C'est un métier physique : longues heures à genoux ou accroupi, manutention de rouleaux lourds, ambiance parfois poussiéreuse ou chargée en odeurs de colle. Les genoux, le dos et les épaules sont sollicités, d'où l'importance des gestes et postures et des protections (genouillères, masque, ventilation). Point important en rénovation : les anciennes dalles vinyle et les colles noires peuvent contenir de l'amiante, ce qui impose un diagnostic préalable et une formation spécifique (sous-section 4) pour intervenir dessus.

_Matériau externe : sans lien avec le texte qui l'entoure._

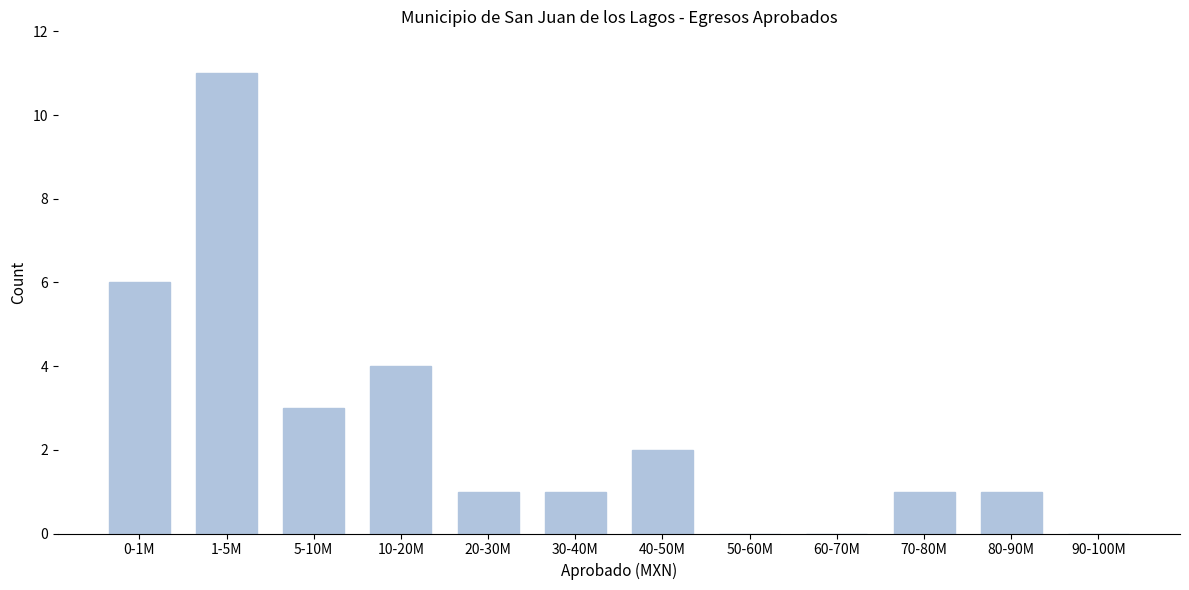

Reading left to right, extract all data points from this chart.

0-1M=6	1-5M=11	5-10M=3	10-20M=4	20-30M=1	30-40M=1	40-50M=2	50-60M=0	60-70M=0	70-80M=1	80-90M=1	90-100M=0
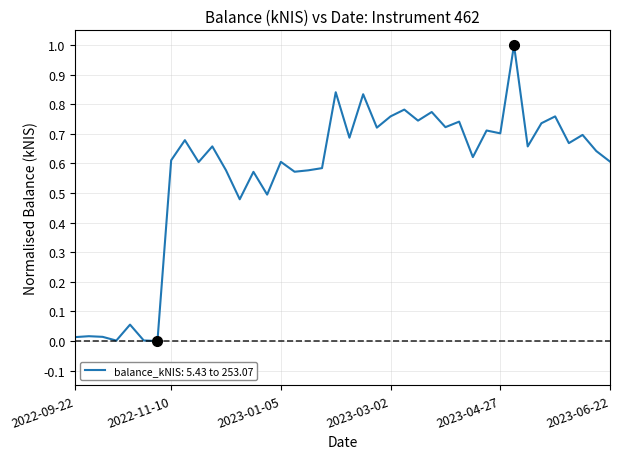

What is the difference between the maximum and minimum values?

1.0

Avec quelques années de pratique, on devient chef d'équipe puis chef de chantier, surtout avec un bac pro ou un BP en poche. On peut aussi se spécialiser sur des poses techniques très demandées et mieux payées : sols de blocs opératoires, revêtements antistatiques pour salles informatiques, sols sportifs, résines industrielles, parquet ancien et marqueterie.
S'installer à son compte est plus accessible que dans beaucoup d'autres métiers du bâtiment, car l'investissement en outillage reste modeste. Autre voie : passer côté conseil et vente en magasin spécialisé ou chez un fabricant, où l'expérience terrain vaut de l'or. Enfin, une formation complémentaire ouvre sur les métiers voisins de la finition : peintre, carreleur, plaquiste, agenceur.
Les métiers de la finition recrutent et peinent à trouver des candidats qualifiés : les offres de solier-moquettiste sont nombreuses et régulières sur France Travail, Hellowork ou Indeed, en CDI comme en intérim, partout en France. La rénovation — notamment la rénovation énergétique et la remise à neuf de bureaux et de logements — soutient l'activité même quand la construction neuve ralentit. Les employeurs sont surtout des entreprises de second œuvre et des artisans, avec une forte présence de TPE. Point d'attention : le secteur reste sensible à la conjoncture du BTP, et l'intérim y occupe une place importante en début de carrière.